Politik
Britische Apotheker beobachten mit Sorge Vorstöße des größten
Pharmaherstellerverbandes im Königreich, Association of British
Pharmaceutical Industry (ABPI), der sich dafür einsetzt,
verschreibungspflichtige Medikamente zukünftig nur noch original verpackt
an Patienten abgeben zu lassen. Heute wird jedes dritte Arzneimittel im
Königreich nicht in einer Originalpackung abgegeben, sondern vom
Apotheker selbst abgefüllt.
Das Abfüllen von Originalpräparaten und Generika in der Apotheke gehört in
Großbritannien anders als in vielen EU-Ländern nach wie vor zum Berufsalltag.

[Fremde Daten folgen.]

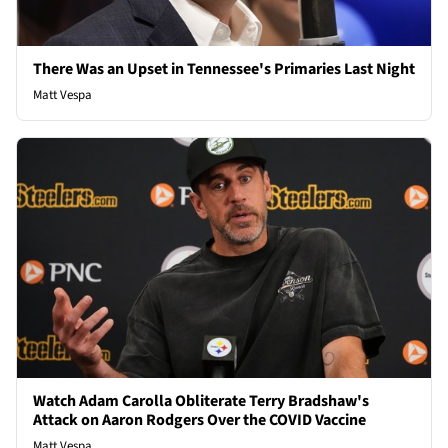
There Was an Upset in Tennessee's Primaries Last Night
Matt Vespa
Watch Adam Carolla Obliterate Terry Bradshaw's
Attack on Aaron Rodgers Over the COVID Vaccine
Matt Vespa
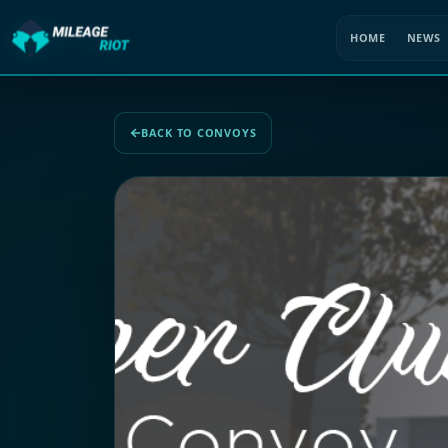
HOME
NEWS
BACK TO CONVOYS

1997 wurden laut ABPI rund 33 Prozent aller im staatlichen Gesundheitsdienst
(National Health Service, NHS) verordneten Medikamente selbst vom Apotheker
abgefüllt. Vor allem ältere, seit Jahren auf dem Markt befindliche Arzneimittel
werden häufig nicht in Originalpackungen an den Patienten abgegeben. "Ein Unding",
urteilt ABPI-Sprecher Richard Ley. Sein Verband drängt beim Londoner
Gesundheitsministerium darauf, bis zum Jahresende alle Verschreibungen nur noch in
der Originalpackung an Patienten abzugeben. Im Gegensatz zu anderen Stimmen
(etwa der Apothekerschaft) hält der Verband diese Maßnahme für
volkswirtschaftlich sinnvoll.
Laut ABPI, dem rund 90 Prozent aller Pharmahersteller im Königreich angehören,
sei das Abfüllen von Fertigarzneimitteln in der Offizin "nicht länger zeitgemäß". Der
britische Apotheker füllt die Arzneimittel meist in braune, flaschenähnliche Behälter.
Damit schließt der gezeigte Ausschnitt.